WM_CHAR and charsets?

Discussion:

(too old to reply)

Quantum

2006-10-09 11:08:30 UTC

Hi all,

I'm struggling with a couple of things re:WM_CHAR and charsets.

When I get a WM_CHAR message, I can get the character code as an integer
by:

int intVal=(int)wParam;

However, that integer value depends on what character set is currently
being used, correct?

So, lets say I'm using the standard Windows character set, WINDOWS-1252.
Then the intVal will have the int value that is the int value of the
char when checked against the WINDOWS-1252 charact set. Yes?

However, if I change character sets in Windows (I don't know how, but I
know you can...) to say ISO-8859-8 (the Hebrew one), then pressing
exactly the same physical key on the keyboard would generate a
completely different char and int value?

If that lot is correct, then I've got a question if I may:

1) Is there a way I can convert the intVal I get from a WM_CHAR message
into the equivalent character on a seperate character set I specify.
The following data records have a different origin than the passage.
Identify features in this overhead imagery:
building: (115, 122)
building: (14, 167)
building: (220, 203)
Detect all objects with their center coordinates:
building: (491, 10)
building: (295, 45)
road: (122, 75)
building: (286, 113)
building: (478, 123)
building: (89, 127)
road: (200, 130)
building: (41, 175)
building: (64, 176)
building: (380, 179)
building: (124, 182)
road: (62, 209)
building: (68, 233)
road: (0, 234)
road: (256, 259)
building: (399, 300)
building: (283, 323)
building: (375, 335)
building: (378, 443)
So
maybe some function like this:

-----------------------------------------------------
//aVal is just the (int)wParam value.
//aCharSet is the charset to convert aVal to.
int convertIntoCharset(int aVal, CharSet aCharSet){
origCharSet=GetCurrentCharSet();
int newVal=//Do some calculation with origCharSet and aCharSet.
return newVal;
}
//Returns -1 if there is no equivalent char on aCharSet.
//Otherwise returns the equivalent int value on aCharSet.
-----------------------------------------------------

Thanks for your time.
Q

Heinz Ozwirk

2006-10-09 17:13:17 UTC

Permalink

Post by Quantum
Hi all,
I'm struggling with a couple of things re:WM_CHAR and charsets.
When I get a WM_CHAR message, I can get the character code as an integer
int intVal=(int)wParam;
However, that integer value depends on what character set is currently
being used, correct?

Yes, but it also depends on the keyboard layout you are using. The keyboard
driver is used in various places to translate form scan codes to virtual key
codes and finally to unicode. It is even used to translate virtual key codes
into strings that can be displayed in a menu as an accelerator for a
command.

Post by Quantum
So, lets say I'm using the standard Windows character set, WINDOWS-1252.
Then the intVal will have the int value that is the int value of the char
when checked against the WINDOWS-1252 charact set. Yes?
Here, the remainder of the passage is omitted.